What I learned from having zero students show up to my hoop class
Yes, it has happened. On a few occasions actually. I could tell you that all of my classes, workshops and events have been completely successful and filled with joy, but that would be a lie.
The thing is that the times when no students turned up or things didn’t really go to plan, they were the times when I learned the most about myself, my business and how I needed to grow.
I was once offered a brand new, state of the art studio space in a new shopping area in Tokyo. It was a dream studio decked out with mirrors, incredible sound system, beautiful floor, next to a women’s only spa and gym and above an incredible shopping mall. Seemed like the perfect space for my weekly hoop dance classes. The centre management also offered to advertise the classes for me in their customer brochures and information centre.
What could go wrong?
Week after week I would plan and prepare for the women I thought would turn up and week after week I would get so excited at class start time. But every week…crickets, nada, no one, zero students.
Yes it was quite disheartening at first but this was early on in my hoop teaching career and it really helped me to learn some solid lessons.
What did I learn from having zero students turn up week after week?
Even though centre management was doing their best to promote the classes it didn’t seem like women in the local area were listening. In all reality they were simply not my audience but I was too excited and optimistic at the time to realise this.
If I had done my research I would have realised that the women in that area of Tokyo were not likely to book into a hoop class. Uber wealthy and super busy, leisure was not a top priority to them during the week. If they were going to take time out of their busy schedule it probably would have been to visit the local day spa in their lunch break or on the weekends.
Lesson : Knowing your audience is the most valuable step to filling your classes. Getting to know who you are trying to reach instead of just trying to blast a message out to everyone is going to be more effective.
The studio was amazing, the location seemed ideal and I thought my classes would be packed but the time of the classes were clearly not right for the type of women in that area. Most of them worked from very early hours to late at night, their lunch breaks were staggered and usually spent eating with friends or doing even more work. My classes were in the afternoons on weekdays; 99% of women were working, snacking or wishing they could have a nap around that time.
Lesson : When you get to know your audience you will also know about their working habits and lifestyle which will help you to make informed choices about your class and event times.
My response determined my future
I could have taken the series of no shows as a sign that hoop teaching simply wasn’t my path. Thankfully I was focussed and confident enough not to let that happen.
But these thoughts did cross my mind;
- maybe it’s me
- maybe I am not good enough
- maybe this was a crazy idea after all
- maybe hooping is silly
- I am totally failing at this
maybe centre management put the wrong time on the flier
- maybe my students got lost
- maybe I should just quit now!
But instead; after the first 10 minutes of wondering, waiting & wallowing, I picked myself up, blasted that incredible sound system and hooped my heart out. In fact, that period of my hoop teaching opened me up to so much more creativity. I would spend classes practicing, playing, recording videos, coming up with tutorial ideas, trying new music styles. I never took the beautiful studio for granted and I always used my time wisely in there…even if I was alone.

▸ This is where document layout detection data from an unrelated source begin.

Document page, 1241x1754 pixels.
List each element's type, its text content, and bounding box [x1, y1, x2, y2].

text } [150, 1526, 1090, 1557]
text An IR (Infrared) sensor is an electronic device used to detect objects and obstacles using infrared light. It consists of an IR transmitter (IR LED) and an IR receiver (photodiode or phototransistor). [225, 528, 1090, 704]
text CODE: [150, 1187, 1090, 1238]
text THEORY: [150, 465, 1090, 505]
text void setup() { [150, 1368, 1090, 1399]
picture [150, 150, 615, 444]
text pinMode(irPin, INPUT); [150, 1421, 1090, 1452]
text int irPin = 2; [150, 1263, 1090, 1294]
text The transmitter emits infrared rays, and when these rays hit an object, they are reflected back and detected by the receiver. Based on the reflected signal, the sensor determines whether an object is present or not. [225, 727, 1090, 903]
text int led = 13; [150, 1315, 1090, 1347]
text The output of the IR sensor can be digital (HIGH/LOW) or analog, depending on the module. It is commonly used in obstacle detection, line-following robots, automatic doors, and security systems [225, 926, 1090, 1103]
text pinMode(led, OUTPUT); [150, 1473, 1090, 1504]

Lesson : How we react to situations in our teaching and creating determines how we feel in our bodies and minds. Choosing to focus on failure can cause a great amount of unneeded stress, choosing gratitude and making the most of our time no matter if we have zero students or 100 allows us to open up to all of the gifts and opportunities available.
I have to spread the hoop love
At first I thought it was a blessing that management were going to do all the advertising, and in some cases this really works, but it actually wasn’t getting the reach that it needed. Plus hoop classes were a very new concept in this area. Even if someone did read about “Hula Hoop Class” on a shopping mall brochure chances are they might not realise it was for adults, they might not recognise the benefits and may not feel like it was the right class for them.
Launching a new class in a new area would have taken so much more connection and reach to be successful. In hindsight I really needed to do my own marketing, perhaps bring students from other areas, promote the class well before it’s launch date, have an event or flash mob several times in similar parts of town with hoopers giving out fliers, make connections at other events and performances or promote the class at my weekly hoop jams.
The marketing clearly wasn’t working and maybe it was due to a number of factors but relying on one channel of getting the word out was a mistake.
Lesson : Once you have a fair idea of who your audience is then you can really talk to them in a way that helps them to truly see if your classes are a match for them. Not all marketing is appropriate or reaches the right people, or enough people to make an impact.
Some things just don’t work out
Not all projects succeed. And failure isn’t all that bad. I learned many things from that whole experience. It gave me time to really think about my next move and after a few more weeks I made a pivot into collaborating with other teachers for weekend events, continuing weekly hoop jams, more performance and working at studios that had large student numbers.
It is empowering to accept that not everything is going to work out the way that it is planned. It is valuable to take stock of the lessons and use them to make more informed decisions for better future navigation.